J Am Stat Assoc. 2022;117(537):52-66. doi: 10.1080/01621459.2021.1909597. Epub 2021 May 4.

Abstract

There is a growing expectation that data collected by government-funded studies should be openly available to ensure research reproducibility, and so is the concern on data-privacy. A strategy to protect individuals' identity is to release multiply imputed (MI) synthetic datasets with masked sensitivity values (Rubin, 1993).

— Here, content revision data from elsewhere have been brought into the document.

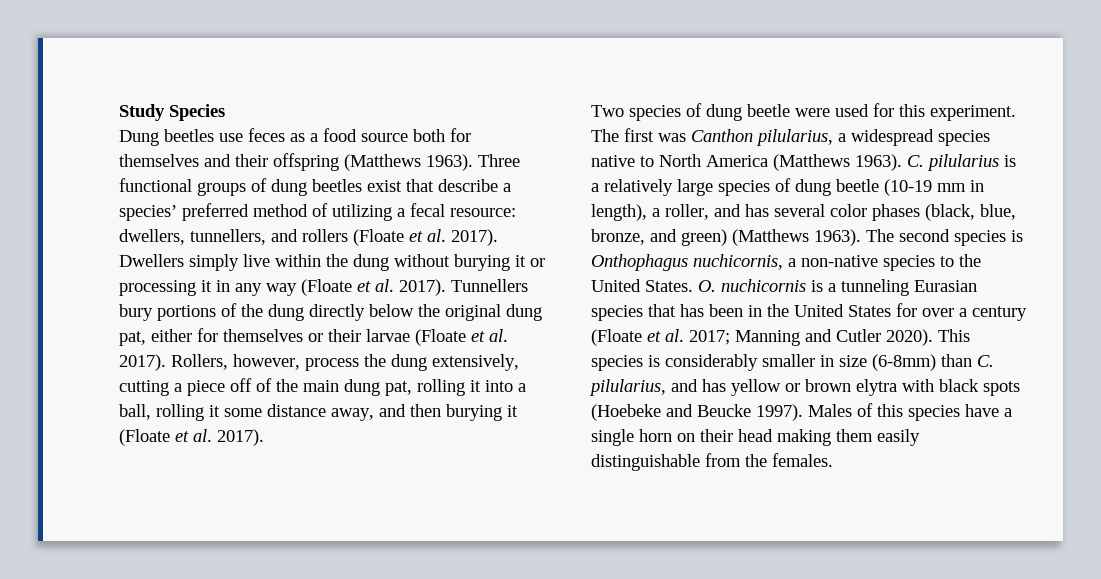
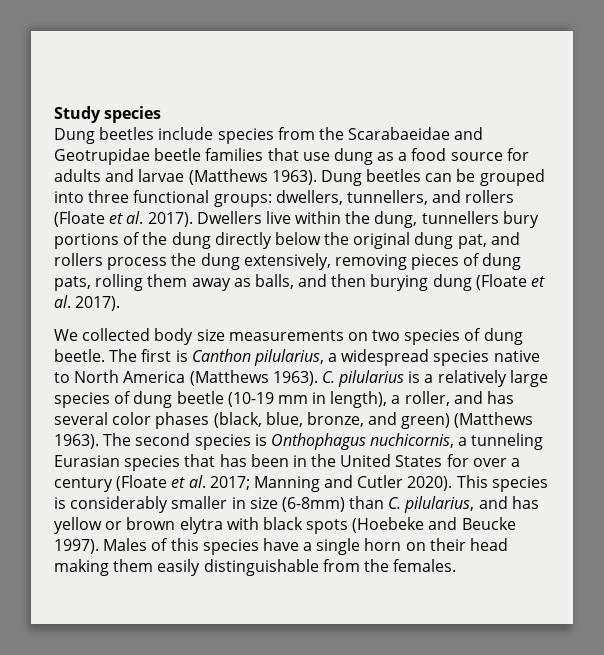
[169,104,225,121] [119,128,471,146] [119,153,520,171] [119,178,511,196] [119,203,516,221] Species // Dung beetles use feces as a food source both for themselves and their offspring (Matthews 1963). Three functional groups of dung beetles exist that describe a species’ preferred method of utilizing a fecal resource: -> [104,106,162,123] [54,127,484,144] [54,148,529,165] [54,169,545,186] [54,190,272,207] species // Dung beetles include species from the Scarabaeidae and Geotrupidae beetle families that use dung as a food source for adults and larvae (Matthews 1963). Dung beetles can be grouped into three functional groups:
[189,254,239,271] simply -> (262, 217) none
[353,254,545,271] [119,279,528,296] dung without burying it or processing it in any way (Floate et al. 2017). Tunnellers -> [374,211,499,228] dung, tunnellers
[151,328,508,346] [119,354,519,371] [119,378,526,396] [119,404,374,421] either for themselves or their larvae (Floate et al. 2017). Rollers, however, process the dung extensively, cutting a piece off of the main dung pat, rolling it into a ball, rolling it some distance away, -> [490,232,520,245] [54,253,522,270] [54,274,294,291] and rollers process the dung extensively, removing pieces of dung pats, rolling them away as balls,
[507,405,518,417] it -> [432,274,472,291] dung
[591,103,1016,121] Two species of dung beetle were used for this experiment. -> [54,328,523,345] [54,349,105,362] We collected body size measurements on two species of dung beetle.
[658,133,686,142] was -> [175,350,188,362] is
[801,254,981,271] [591,279,836,292] non-native species to the United States. O. nuchicornis is a -> (468, 441) none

However, information loss or incorrectly specified imputation models can weaken or invalidate the inferences obtained from the MI-datasets. Studying a restricted-use Canadian Scleroderma Research Group (CSRG) dataset, the authors investigate the use of a new masking framework with a data-augmentation (DA) component and a tuning mechanism that balances between protecting identity-disclosure and preserving data-utility. They found, respectively in a work-disability and an interstitial lung disease study, using this DA-MI strategy reached 0% identity disclosure-risk, preserved all inferential conclusions, and on average produced 98.5% and 95.5% confidence intervals (CI) overlaps when compared to the 95% CIs constructed using the generic CSGR dataset; the lowest CI-overlap value is 91%. In contrast, the same is not true for the currently used methods; with the CI-overlap values ranging from 73.9% to 91.8% and the lowest value being 28.1%. These findings indicate that the DA-MI masking framework facilitates sharing of useful research data while protecting participants' identities.

Keywords: Data augmentation; Disclosure control; Joint modeling; Rare disease; Synthetic data.